Question 8.4: A spacecraft is launched on a mission to Mars starting from ...

1. From Tables A.1 and A.2, we obtain the gravitational parameters for the sun and the earth,

$\mu_{ sun }=1.327\left(10^{11}\right)  km ^3 / s ^2$

$\mu_{\text {earth }}=398,600  km ^3 / s ^2$

Table A.1 Astronomical data for the sun, the planets, and the moon

Table A.2 Gravitational parameter (μ) and sphere of influence (SOI) radius for the sun, the planets, and the moon

and the orbital radii of the earth and Mars,

$R_{\text {earth }}=149.6\left(10^6\right)  km$

$R_{\text {Mars }}=227.9\left(10^6\right)  km$

(a) According to Eq. (8.35), the hyperbolic excess speed is

$v_{\infty}=\sqrt{\frac{\mu_{\text {sun }}}{R_{\text {earth }}}}\left(\sqrt{\frac{2 R_{ Mars }}{R_{\text {earth }}+R_{ Mars }}}-1\right)=\sqrt{\frac{1.327\left(10^{11}\right)}{149.6\left(10^6\right)}}\left(\sqrt{\frac{2 \cdot 227.9\left(10^6\right)}{149.6\left(10^6\right)+227.9\left(10^6\right)}-1}\right)$

from which

$v_{\infty}=2.943  km / s$

The speed of the spacecraft in its 300-km circular parking orbit is given by Eq. (8.41),

$v_c=\sqrt{\frac{\mu_{\text {earth }}}{r_{\text {earth }}+300}}=\sqrt{\frac{398,600}{6678}}=7.726  km / s$

Finally, we use Eq. (8.42) to calculate the delta-v required to step up to the departure hyperbola

$\Delta v=v_c\left(\sqrt{2+\left(\frac{v_{\infty}}{v_c}\right)^2}-1\right)=7.726\left(\sqrt{2+\left(\frac{2.943}{7.726}\right)^2}-1\right)$

Δv = 3.590 km/s

(b) Perigee of the departure hyperbola, relative to the earth’s orbital velocity vector, is found using Eq. (8.43),

$\beta=\cos ^{-1}\left(\frac{1}{1+\frac{r_p v_{\infty}{ }^2}{\mu_{\text {earth }}}}\right)=\cos ^{-1}\left(\frac{1}{1+\frac{6678 \cdot 2.943^2}{368,600}}\right)$

β = 29.16°

Fig. 8.12 shows that the perigee can be located on either the sunlit or the dark side of the earth.
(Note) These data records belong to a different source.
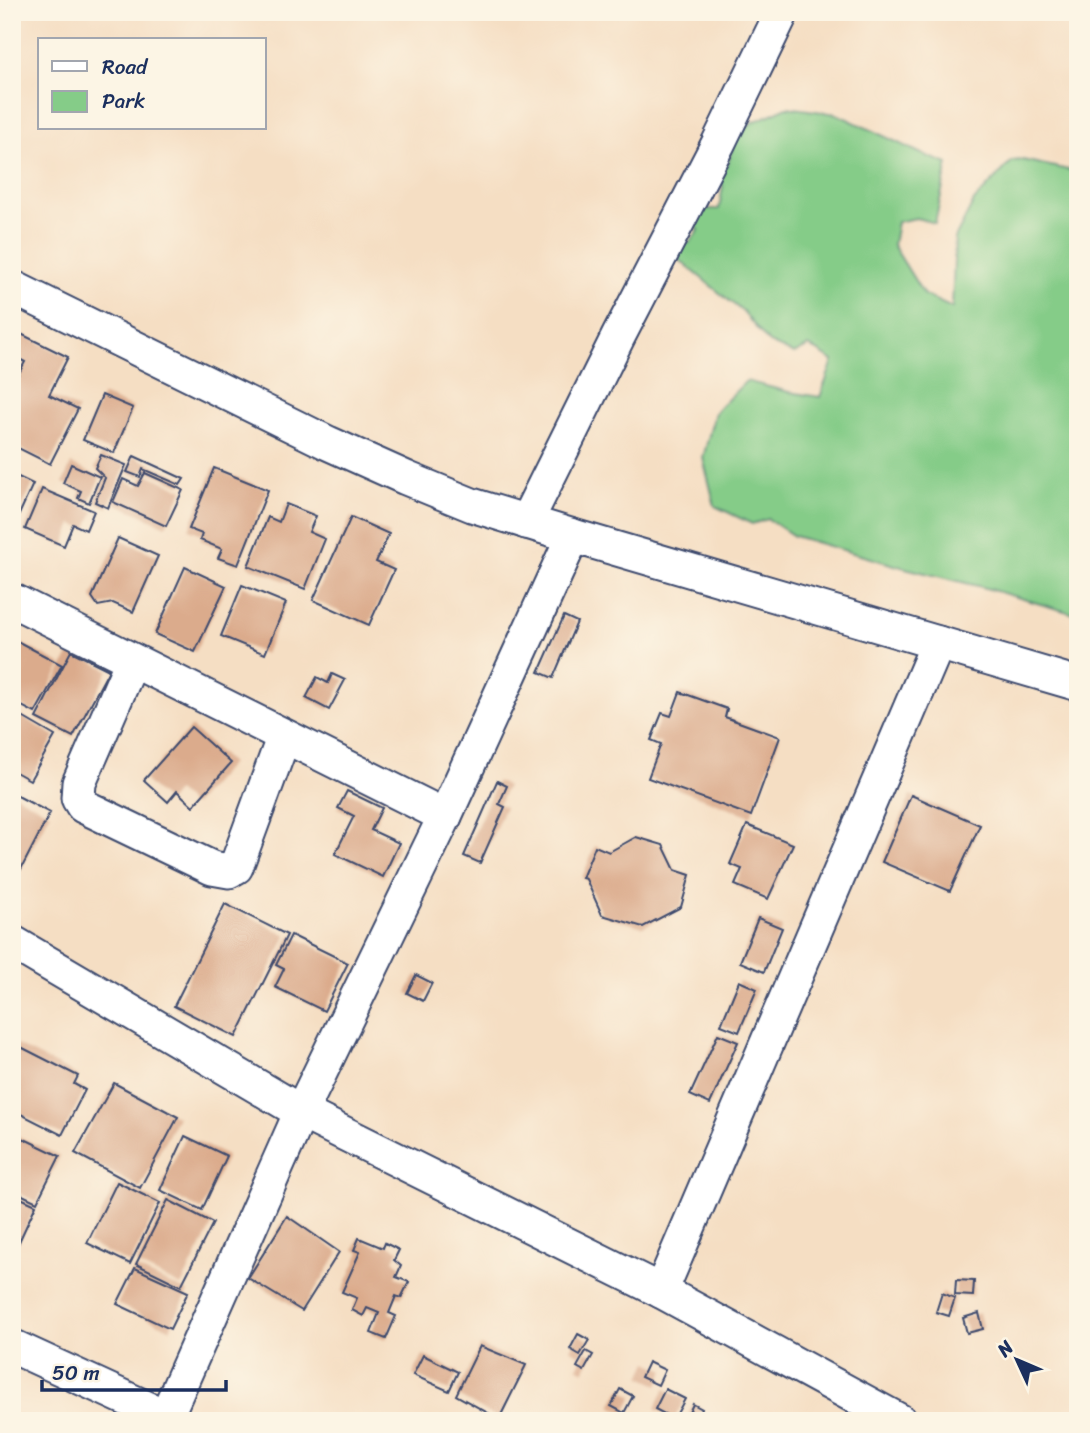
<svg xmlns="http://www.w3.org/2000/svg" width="1090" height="1433" font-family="Sriracha,sans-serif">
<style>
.green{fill:#85cc88;stroke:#507e73;stroke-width:2}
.building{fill:#dbab8c}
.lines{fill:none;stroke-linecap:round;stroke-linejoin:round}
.minor-casing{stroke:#3c496d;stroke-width:37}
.minor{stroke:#fff;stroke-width:33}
</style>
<rect width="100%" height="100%" fill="#fcf5e5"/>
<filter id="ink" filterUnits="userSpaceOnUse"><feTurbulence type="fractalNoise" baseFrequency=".0143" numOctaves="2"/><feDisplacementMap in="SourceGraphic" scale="14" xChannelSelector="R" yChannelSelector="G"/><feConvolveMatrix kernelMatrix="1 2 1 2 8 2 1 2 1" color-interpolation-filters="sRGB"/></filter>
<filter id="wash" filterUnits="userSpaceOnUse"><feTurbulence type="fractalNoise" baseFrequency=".00686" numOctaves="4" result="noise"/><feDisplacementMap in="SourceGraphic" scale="28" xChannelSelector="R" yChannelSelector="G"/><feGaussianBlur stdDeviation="1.57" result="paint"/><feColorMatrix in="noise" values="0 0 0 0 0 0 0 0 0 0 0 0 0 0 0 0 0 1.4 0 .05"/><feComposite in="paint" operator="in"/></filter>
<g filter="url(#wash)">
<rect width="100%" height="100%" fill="#f5dec3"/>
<path class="green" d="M 787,107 L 837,114 L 924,155 L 948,164 L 935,223 L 916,218 L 897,222 L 893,245 L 924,295 L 952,308 L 955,238 L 974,201 L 1012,161 L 1023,160 L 1078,172 L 1078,615 L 982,587 L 905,568 L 794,536 L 768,519 L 752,524 L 715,506 L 703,458 L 715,412 L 746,381 L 789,392 L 820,397 L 833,361 L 809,346 L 794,354 L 769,343 L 743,312 L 666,249 L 673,235 L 689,243 L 699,230 L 687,216 L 697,209 L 719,209 L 723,186 L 717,175 L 719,166 L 728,164 L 735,139 L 751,123 Z"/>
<g id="blocks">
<g class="building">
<path d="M 21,334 L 68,357 L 49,395 L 78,409 L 50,464 L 12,445 L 12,386 L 25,362 L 12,355 L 12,352 Z"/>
<path d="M 102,395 L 133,408 L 114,453 L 83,440 Z"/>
<path d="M 101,455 L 126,465 L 108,508 L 95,502 L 105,478 L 95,468 Z"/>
<path d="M 134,456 L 184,479 L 180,485 L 143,469 L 140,477 L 127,472 Z"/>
<path d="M 71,464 L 100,477 L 89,503 L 78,498 L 81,491 L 63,483 Z"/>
<path d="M 214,468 L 268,490 L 238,565 L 218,558 L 222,549 L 200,540 L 202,534 L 189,529 Z"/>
<path d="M 145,473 L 183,490 L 166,526 L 113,502 L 123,479 L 138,486 Z"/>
<path d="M 12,474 L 33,484 L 12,530 Z"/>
<path d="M 42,489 L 94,511 L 86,530 L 73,524 L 64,546 L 25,529 Z"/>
<path d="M 286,504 L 316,516 L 309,532 L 325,539 L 305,589 L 248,566 L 268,517 L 279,522 Z"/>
<path d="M 351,517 L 389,534 L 376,562 L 394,570 L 369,625 L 313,600 Z"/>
<path d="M 118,538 L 158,556 L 133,612 L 113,603 L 98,606 L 92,597 Z"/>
<path d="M 185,567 L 226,586 L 195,652 L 155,634 Z"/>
<path d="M 242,585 L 286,603 L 265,654 L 221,636 Z"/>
<path d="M 564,616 L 577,622 L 553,678 L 539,672 Z"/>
<path d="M 17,641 L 62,665 L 35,713 L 12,701 L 12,650 Z"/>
<path d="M 71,651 L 109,670 L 73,737 L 36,718 Z"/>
<path d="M 332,674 L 345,680 L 329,710 L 306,698 L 317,677 L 328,683 Z"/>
<path d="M 680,692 L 727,709 L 725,717 L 780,737 L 751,816 L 648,778 L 661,744 L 651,740 L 662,713 L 671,716 Z"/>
<path d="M 12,711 L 55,736 L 30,780 L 12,770 Z"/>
<path d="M 191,727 L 231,763 L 193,806 L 177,791 L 168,802 L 144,780 Z"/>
<path d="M 497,781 L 507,786 L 499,804 L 505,807 L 480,863 L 464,856 Z"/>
<path d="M 347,791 L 382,808 L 371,830 L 399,843 L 383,877 L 335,854 L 354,816 L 338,808 Z"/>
<path d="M 12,793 L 50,813 L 19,873 L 12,870 Z"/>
<path d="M 911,795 L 980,825 L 950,891 L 882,862 Z"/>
<path d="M 747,825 L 793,844 L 768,899 L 735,885 L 742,869 L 730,864 Z"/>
<path d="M 636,837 L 663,845 L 675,870 L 690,875 L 681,907 L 643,927 L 602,915 L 586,879 L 582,878 L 595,846 L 609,852 Z"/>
<path d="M 225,904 L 287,935 L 236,1037 L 174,1006 Z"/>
<path d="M 758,918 L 782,928 L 764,972 L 740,962 Z"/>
<path d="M 291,935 L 348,963 L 324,1011 L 275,987 L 284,969 L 276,965 Z"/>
<path d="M 416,975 L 432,983 L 423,1001 L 407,993 Z"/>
<path d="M 739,981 L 757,989 L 739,1032 L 721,1025 Z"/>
<path d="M 718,1034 L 738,1042 L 710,1104 L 690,1095 Z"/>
<path d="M 15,1044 L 78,1076 L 74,1084 L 85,1090 L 62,1135 L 17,1112 L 12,1121 L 12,1089 L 15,1083 L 12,1082 L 12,1078 L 16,1071 L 12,1069 L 12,1050 Z"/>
<path d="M 114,1083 L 178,1117 L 140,1188 L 75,1153 Z"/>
<path d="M 12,1133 L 60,1156 L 37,1202 L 12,1190 Z"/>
<path d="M 185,1136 L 227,1156 L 202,1210 L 160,1190 Z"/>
<path d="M 117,1182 L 160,1203 L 130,1264 L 87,1243 Z"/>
<path d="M 12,1194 L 36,1205 L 12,1257 Z"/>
<path d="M 168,1200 L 213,1223 L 181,1286 L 136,1264 Z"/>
<path d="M 287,1216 L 339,1252 L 302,1311 L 248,1278 Z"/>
<path d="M 359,1238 L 383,1248 L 385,1243 L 399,1250 L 394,1260 L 401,1266 L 396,1277 L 409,1282 L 401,1298 L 396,1296 L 389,1313 L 396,1316 L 386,1339 L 371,1333 L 379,1313 L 367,1308 L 363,1316 L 352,1310 L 357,1298 L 342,1292 L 360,1252 L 354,1250 Z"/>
<path d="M 135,1268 L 188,1292 L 170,1329 L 117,1304 Z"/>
<path d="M 956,1280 L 974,1281 L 973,1296 L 955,1295 Z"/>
<path d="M 942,1293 L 955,1298 L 949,1316 L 936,1312 Z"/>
<path d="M 979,1313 L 983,1329 L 967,1333 L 963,1318 Z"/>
<path d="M 578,1334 L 589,1340 L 580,1355 L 570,1349 Z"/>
<path d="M 480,1346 L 526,1365 L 499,1419 L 456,1395 Z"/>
<path d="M 586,1351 L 593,1355 L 584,1371 L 577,1367 Z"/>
<path d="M 423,1355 L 458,1372 L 449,1391 L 413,1375 Z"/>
<path d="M 648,1362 L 665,1370 L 658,1385 L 641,1377 Z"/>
<path d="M 620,1389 L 633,1396 L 624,1413 L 611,1406 Z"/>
<path d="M 665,1389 L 685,1399 L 674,1419 L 655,1409 Z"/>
<path d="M 693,1404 L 702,1409 L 697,1421 L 685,1421 Z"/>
</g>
</g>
</g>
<g filter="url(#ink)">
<use href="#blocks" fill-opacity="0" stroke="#3c496d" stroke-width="2"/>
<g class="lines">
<defs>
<g id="minor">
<path d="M 12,287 L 328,443 L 406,478 L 472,505 L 573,536 L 1078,684"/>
<path d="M 526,522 L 618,337 L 718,144 L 782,12"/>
<path d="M 12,600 L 445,816"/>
<path d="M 132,661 L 79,783 L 78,798 L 83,806 L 212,868 L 229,871 L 236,867 L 284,736"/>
<path d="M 12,942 L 301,1112 L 661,1291 L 900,1421"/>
<path d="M 661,1291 L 938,643"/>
<path d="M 12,1346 L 175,1421"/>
<path d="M 164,1421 L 301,1112 L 445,816 L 573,536"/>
</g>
</defs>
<use href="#minor" class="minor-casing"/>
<use href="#minor" class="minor"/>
</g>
</g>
<rect width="1090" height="1433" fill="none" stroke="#fcf5e5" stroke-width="42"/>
<rect x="38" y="38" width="228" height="91" fill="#fcf5e5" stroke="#a2a6af" stroke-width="2"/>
<rect x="52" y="61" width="35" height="10" fill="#ffffff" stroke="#a2a6af" stroke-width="2"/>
<text x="102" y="74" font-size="21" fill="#1b2f5e">Road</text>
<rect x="52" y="91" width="35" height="21" fill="#85cc88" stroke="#a2a6af" stroke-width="2"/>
<text x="102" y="108" font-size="21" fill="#1b2f5e">Park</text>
<g transform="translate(1017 1360) rotate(314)" stroke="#fcf5e5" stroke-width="5" paint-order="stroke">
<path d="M0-5L12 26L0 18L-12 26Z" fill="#1b2f5e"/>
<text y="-10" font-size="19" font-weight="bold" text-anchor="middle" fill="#1b2f5e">N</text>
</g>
<path d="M42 1380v10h184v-10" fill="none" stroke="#1b2f5e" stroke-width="3.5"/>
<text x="52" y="1380" font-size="21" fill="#1b2f5e" stroke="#fcf5e5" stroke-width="5" paint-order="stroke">50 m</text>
</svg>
It is likely that the parking orbit would be a prograde orbit (west to east), which would place the burnout point on the dark side.
(c) From Eq. (6.1), we have

$\frac{\Delta m}{m}=1-\exp \left(-\frac{\Delta v}{l_{\text {sp }} g_0}\right)$

Substituting $\Delta v=3.590  km / s , I_{ sq }=300  s  \text {, and } g_0=9.81\left(10^{-3}\right)  km / s ^2$, this yields

$\frac{\Delta m}{m}=0.705$

That is, prior to the delta-v maneuver over, 70% of the spacecraft mass must be propellant.